If he did not look like a first-change Test bowler in Birmingham, a job which was thrust upon him after Gough withdrew, that is because he is not quite equipped for it. But he is a worthy, deceptive all-rounder whose talents should not be dismissed lightly.

South Africa are thinking seriously of re-introducing their own somewhat larger and more illustrious all-rounder, Brian McMillan. He was once integral to their side but has not played a Test since January when he scored 87 not out in Adelaide before being injured while bowling. Australia hung on for a draw to win the series and McMillan was out of the game for the rest of the season. The international team learned to do with out him and he was an unexpected selection for the tour.

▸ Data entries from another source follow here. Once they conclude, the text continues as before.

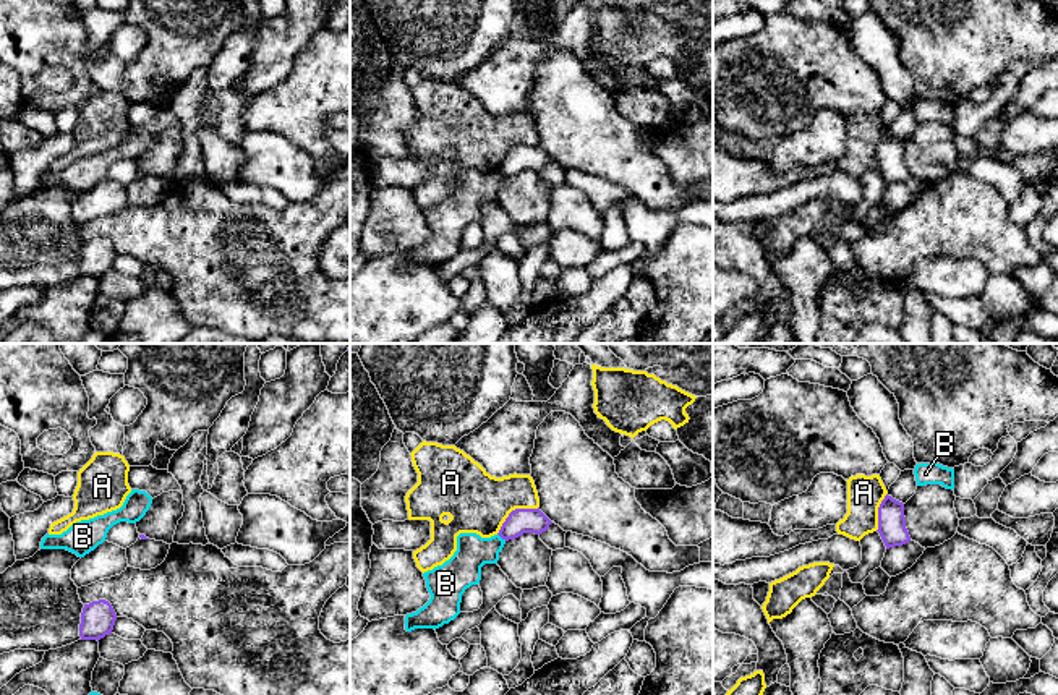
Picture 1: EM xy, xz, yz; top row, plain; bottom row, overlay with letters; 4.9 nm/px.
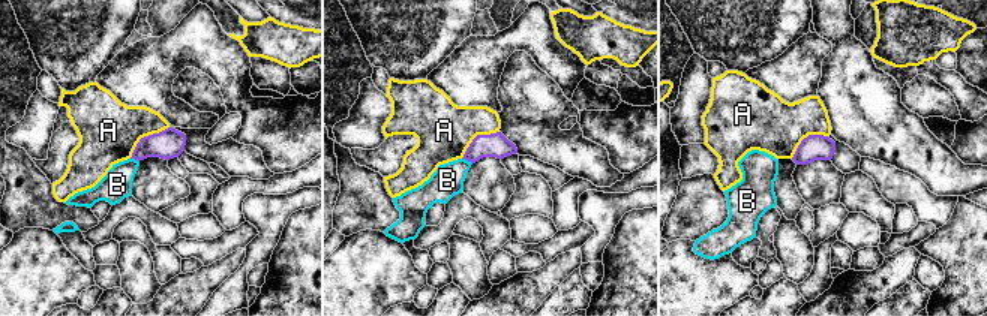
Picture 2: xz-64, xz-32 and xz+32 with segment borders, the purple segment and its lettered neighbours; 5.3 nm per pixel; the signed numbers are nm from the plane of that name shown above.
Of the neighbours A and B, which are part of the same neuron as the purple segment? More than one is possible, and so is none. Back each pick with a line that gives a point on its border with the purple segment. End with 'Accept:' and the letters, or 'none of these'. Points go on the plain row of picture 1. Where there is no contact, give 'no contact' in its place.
Accept: none of these

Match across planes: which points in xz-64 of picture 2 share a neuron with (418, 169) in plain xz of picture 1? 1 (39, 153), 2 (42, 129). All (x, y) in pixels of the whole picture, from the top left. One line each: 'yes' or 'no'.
1: no
2: no

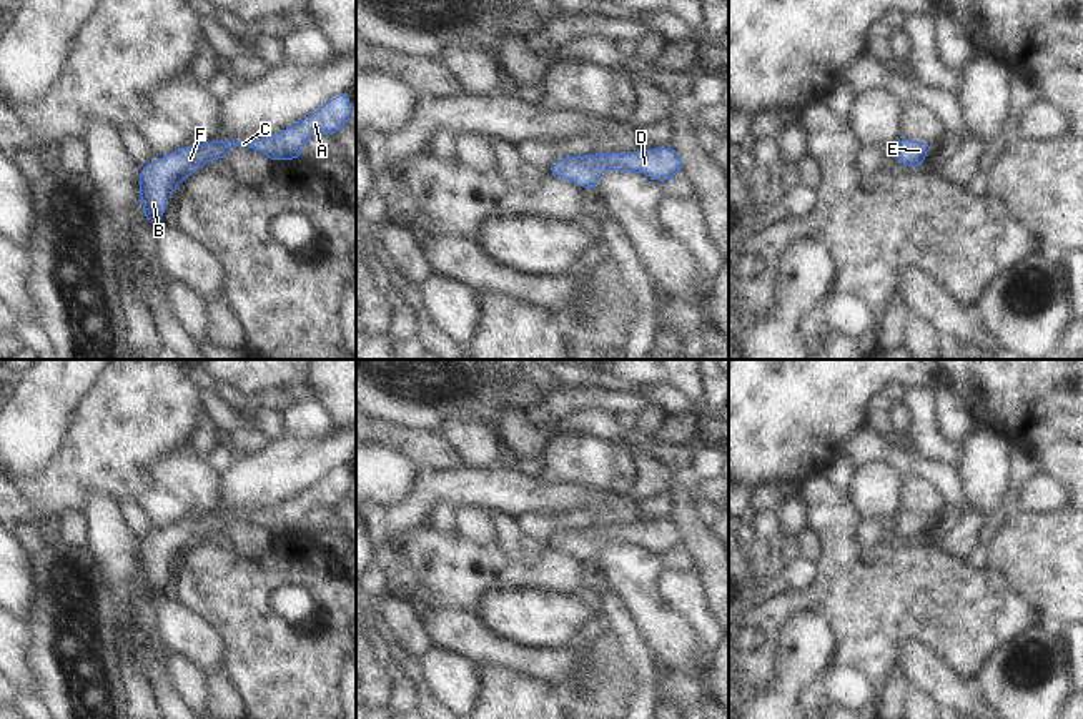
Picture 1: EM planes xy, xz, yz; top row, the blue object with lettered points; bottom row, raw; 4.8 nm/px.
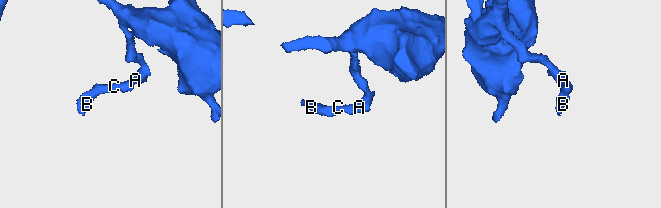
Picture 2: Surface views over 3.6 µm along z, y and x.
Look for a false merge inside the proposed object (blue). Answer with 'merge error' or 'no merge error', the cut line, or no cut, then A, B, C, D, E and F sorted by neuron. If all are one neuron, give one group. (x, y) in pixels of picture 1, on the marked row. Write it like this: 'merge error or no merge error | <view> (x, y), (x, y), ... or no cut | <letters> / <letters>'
no merge error | no cut | A B C D E F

He played down his chances of a recall yesterday as the rain fell on Arundel and washed out the second day of the tourists' match against Sussex.

But this may have been squad correctness more than a reliable prediction. "I find it very hard to believe that the side will be changed after one Test match, unless it's going to be a raging turner and we play two spinners," he said. "But I have shown my fitness. If I'm not in this Test there's the next one."

McMillan would be worth watching. He is the most unrelenting of opponents, who is a master, albeit a 34-year-old one, of all of cricket's three skills. He is a staunch batsman, his bowling form looks to have returned and he is in the pea-shelling category as a slip catcher. He is also, as he described yesterday, the only cricketer to have played a reverse pull for six in an international match, a shot he executed in a one-day tournament in Kenya against Sri Lanka in September 1996. Now that would be worth seeing on its way into the new grandstand at Lord's. He will not, he was certain yesterday, be attempting to exhibit it though.

Nor will the England batsmen, unless they want to receive more selectorial discussion for the Third Test than they will have done for the Second.

Possible squad: Stewart (capt), Atherton, Butcher, Hussain, Thorpe, Ramprakash, Ealham, Croft, Cork, Fraser, Headley, Silverwood.